McIntyre 4Q18 Commentary: Small-Cap Financials Basket

By Jacob Wolinsky, ValueWalk

McIntyre Partnerships commentary for the fourth quarter ended December 31. 2018.

Dear Partners,

I hope you all are having a pleasant start to 2019. The below letter is shorter than I aim to make our typical year-end review, largely because of the significant portfolio repositioning discussed at length in the Q3 letter.

McIntyre Partnerships

“Mr. Market is there to serve you, not to guide you. It is his pocketbook, not his wisdom, that you will find useful. If he shows up some day in a particularly foolish mood, you are free to either ignore him
or to take advantage of him, but it will be disastrous if you fall under his influence. Indeed, if you aren’t certain that you understand and can value your business far better than Mr. Market, you don’t belong in the game.” – Warren Buffett, 1987 Berkshire Shareholder Letter

“If you need me, I’ll be hiding under my desk. Wake me up when my PNL returns.” – My old boss, as he literally climbed under his desk in fall 2008

Performance Review – Q4 and FY 2018

Through Year-End 2018, McIntyre Partnerships returned approx. -19% gross and -21% net. This compares to S&P 500 and S&P 600 returns, including dividends of -4% and -12%, respectively. Through January, the fund is up ~18% YTD.

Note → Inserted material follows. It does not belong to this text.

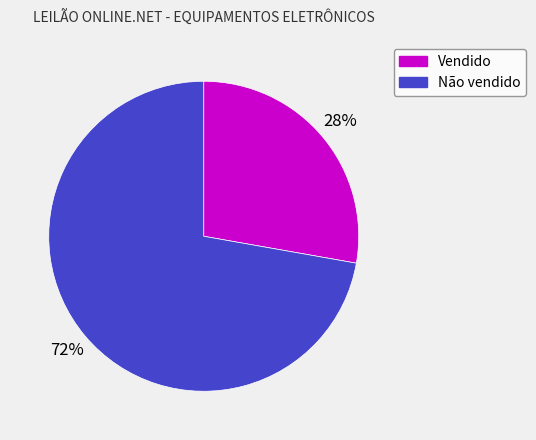

Is it true that Não vendido is 78% of the pie?

False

Throughout 2018, the partnerships consistently lagged the market and our (bad) underperformance was exacerbated in Q4 by several large cyclical investments I entered during the market retreat, which I discussed in our Q3 letter. In short, an altogether lousy year. Given our concentrated bets and significant long positioning, underperformance like this will inevitably occur, and our performance is particularly difficult to estimate in sharp market selloffs. However, if the fund is to be successful over time, underperformance like 2018 must be rare. That’s all there is to it. However, our start to 2019 has been strong and hopefully our momentum will continue.

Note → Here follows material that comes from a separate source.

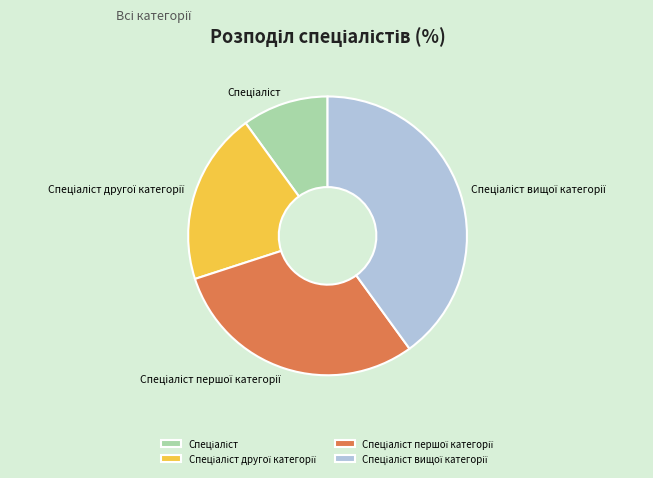

Is there any slice that represents more than half of the pie?

No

In Q4, we had many >100bps losers and no significant winners. For 2018, LILAK, GTX, FBHS, and CC each lost ~300-500bps, while Permanent TSB, Telesites, and our “media basket” each lost ~100-200bps. Our YTD winners were paltry – DDS and ORM each contributed ~100bps.

Portfolio Review – Exposures and Concentration

As of December end, our exposures are 128% long, 42% short, and 86% net. Our five largest positions were 74% gross exposure and our ten largest were 111%.

Our five largest positions are CC, LILAK, FBHS, GTX, and uranium.